* _Stated goal 1_
Please repeat the stretch of the post on Twitter harassment from "NYT contributing writer" through "her Twitter feed." word for word.
* _Stated goal 2_
In the records, replace "phylum" with "division" in the stretch from the first line through the line containing "genus: Acantholimon", and give back only those lines with nothing else changed.

* _Given passage_
>>>>

NYT contributing writer Julie Ioffe just published a profile of Donald Trump’s wife Melania in GQ.
The profile, by all accounts, was quite fair, and far from a hit-piece. But that didn’t stop Donald Trump’s supporters from savaging Ioffe in her Twitter feed.
Their problem with Ioffe? She’s Jewish.
I’ve been on the receiving end of a Twitter-swarm, and it ain’t pretty. The Internet does things to people. It liberates them. But not always in a good way. People feel free to say things they would never say to your face. And they’re all the more emboldened by hundreds of like-minded others who are just as vicious, and usually just as off-base about the underlying accusation that set them off in the first place.
I’ve been called pretty much everything. Sexist (for supporting Obama in 08), misogynist, racist (for criticizing Obama in 09), Islamophobic, transphobic, biphobic, and my personal favorite, since I’m gay, “homophobic.” I was even accused of being dog and cat phobic because I like to post funny pet videos.
The Internet has no inner-sphincter. It doesn’t know when to hold its tongue. And sadly, large online communities like Twitter (and YouTube, whose comments are a cesspool of vileness) have yet to figure out how to help its own users handle cyber-bullying. One almost wonders if the challenge is technical, or principled — the Internet loves free speech, so long as the speech is in accordance with the will of the angry masses.

<<<<

Collected data
>>>>

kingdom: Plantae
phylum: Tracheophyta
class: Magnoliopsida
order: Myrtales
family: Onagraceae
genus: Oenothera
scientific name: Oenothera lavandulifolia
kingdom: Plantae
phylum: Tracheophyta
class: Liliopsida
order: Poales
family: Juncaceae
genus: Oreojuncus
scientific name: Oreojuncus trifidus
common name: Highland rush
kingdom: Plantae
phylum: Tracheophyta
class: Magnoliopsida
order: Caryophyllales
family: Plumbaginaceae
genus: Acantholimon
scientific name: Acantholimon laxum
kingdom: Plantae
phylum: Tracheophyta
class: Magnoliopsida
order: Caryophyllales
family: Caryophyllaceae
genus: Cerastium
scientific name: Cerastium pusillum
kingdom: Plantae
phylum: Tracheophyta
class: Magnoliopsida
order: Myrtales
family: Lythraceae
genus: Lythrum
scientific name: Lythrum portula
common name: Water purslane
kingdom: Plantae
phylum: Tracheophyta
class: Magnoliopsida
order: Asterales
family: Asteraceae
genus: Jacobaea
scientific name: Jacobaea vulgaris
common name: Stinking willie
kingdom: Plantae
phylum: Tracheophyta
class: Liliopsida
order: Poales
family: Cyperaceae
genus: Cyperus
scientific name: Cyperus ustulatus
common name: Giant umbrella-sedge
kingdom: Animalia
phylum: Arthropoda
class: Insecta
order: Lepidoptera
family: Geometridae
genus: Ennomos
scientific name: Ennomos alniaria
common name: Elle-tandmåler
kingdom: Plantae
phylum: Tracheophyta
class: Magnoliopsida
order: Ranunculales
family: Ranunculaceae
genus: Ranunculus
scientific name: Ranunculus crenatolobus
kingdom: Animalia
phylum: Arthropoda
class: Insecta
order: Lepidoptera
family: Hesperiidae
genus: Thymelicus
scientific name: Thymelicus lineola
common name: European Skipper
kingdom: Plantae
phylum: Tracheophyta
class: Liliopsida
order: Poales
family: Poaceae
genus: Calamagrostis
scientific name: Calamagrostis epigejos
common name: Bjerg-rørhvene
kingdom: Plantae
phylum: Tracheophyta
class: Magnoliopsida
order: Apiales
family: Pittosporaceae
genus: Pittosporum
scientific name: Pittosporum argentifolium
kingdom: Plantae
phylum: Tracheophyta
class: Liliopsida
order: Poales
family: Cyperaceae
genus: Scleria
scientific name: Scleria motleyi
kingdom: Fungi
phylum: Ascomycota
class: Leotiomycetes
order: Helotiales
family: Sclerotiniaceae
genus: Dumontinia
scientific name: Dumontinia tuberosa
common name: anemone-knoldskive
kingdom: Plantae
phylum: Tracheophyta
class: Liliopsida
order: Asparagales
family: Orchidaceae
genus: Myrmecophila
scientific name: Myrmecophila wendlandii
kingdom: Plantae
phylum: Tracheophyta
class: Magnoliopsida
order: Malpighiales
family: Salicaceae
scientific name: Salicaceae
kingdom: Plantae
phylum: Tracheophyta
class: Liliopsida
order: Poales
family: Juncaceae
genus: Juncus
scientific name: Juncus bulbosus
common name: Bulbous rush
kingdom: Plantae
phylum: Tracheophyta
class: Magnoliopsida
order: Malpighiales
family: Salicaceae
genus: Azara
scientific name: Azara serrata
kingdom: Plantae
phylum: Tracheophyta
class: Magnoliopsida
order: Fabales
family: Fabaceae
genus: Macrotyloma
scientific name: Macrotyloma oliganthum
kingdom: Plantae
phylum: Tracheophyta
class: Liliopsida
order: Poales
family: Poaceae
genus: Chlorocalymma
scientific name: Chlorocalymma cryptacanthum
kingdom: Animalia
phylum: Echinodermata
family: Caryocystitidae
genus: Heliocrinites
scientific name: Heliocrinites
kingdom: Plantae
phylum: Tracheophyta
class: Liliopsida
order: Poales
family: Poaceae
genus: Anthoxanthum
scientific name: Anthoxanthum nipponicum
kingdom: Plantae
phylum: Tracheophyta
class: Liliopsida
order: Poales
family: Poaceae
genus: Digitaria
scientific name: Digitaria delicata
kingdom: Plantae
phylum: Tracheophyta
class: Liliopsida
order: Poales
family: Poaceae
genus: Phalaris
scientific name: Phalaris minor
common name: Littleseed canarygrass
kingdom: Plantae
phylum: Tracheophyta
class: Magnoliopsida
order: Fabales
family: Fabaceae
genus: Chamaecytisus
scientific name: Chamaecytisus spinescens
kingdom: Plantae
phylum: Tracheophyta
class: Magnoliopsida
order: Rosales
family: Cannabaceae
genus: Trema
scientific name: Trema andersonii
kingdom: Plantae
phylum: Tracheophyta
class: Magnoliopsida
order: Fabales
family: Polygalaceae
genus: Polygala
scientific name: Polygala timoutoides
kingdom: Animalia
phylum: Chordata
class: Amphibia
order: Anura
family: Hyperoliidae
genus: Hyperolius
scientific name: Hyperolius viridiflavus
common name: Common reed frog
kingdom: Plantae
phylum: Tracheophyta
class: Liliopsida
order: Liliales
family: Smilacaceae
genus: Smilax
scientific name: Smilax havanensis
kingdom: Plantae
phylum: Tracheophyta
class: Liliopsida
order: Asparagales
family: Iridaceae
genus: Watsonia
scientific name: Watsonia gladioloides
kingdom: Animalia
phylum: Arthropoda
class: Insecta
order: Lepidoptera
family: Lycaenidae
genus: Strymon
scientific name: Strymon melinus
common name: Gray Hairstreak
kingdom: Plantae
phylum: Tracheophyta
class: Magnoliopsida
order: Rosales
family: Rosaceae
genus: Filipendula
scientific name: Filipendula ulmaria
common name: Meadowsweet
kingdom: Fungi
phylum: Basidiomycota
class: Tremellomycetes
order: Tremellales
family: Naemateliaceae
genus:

<<<<

* _Result 1_
NYT contributing writer Julie Ioffe just published a profile of Donald Trump’s wife Melania in GQ.
The profile, by all accounts, was quite fair, and far from a hit-piece. But that didn’t stop Donald Trump’s supporters from savaging Ioffe in her Twitter feed.

* _Result 2_
kingdom: Plantae
division: Tracheophyta
class: Magnoliopsida
order: Myrtales
family: Onagraceae
genus: Oenothera
scientific name: Oenothera lavandulifolia
kingdom: Plantae
division: Tracheophyta
class: Liliopsida
order: Poales
family: Juncaceae
genus: Oreojuncus
scientific name: Oreojuncus trifidus
common name: Highland rush
kingdom: Plantae
division: Tracheophyta
class: Magnoliopsida
order: Caryophyllales
family: Plumbaginaceae
genus: Acantholimon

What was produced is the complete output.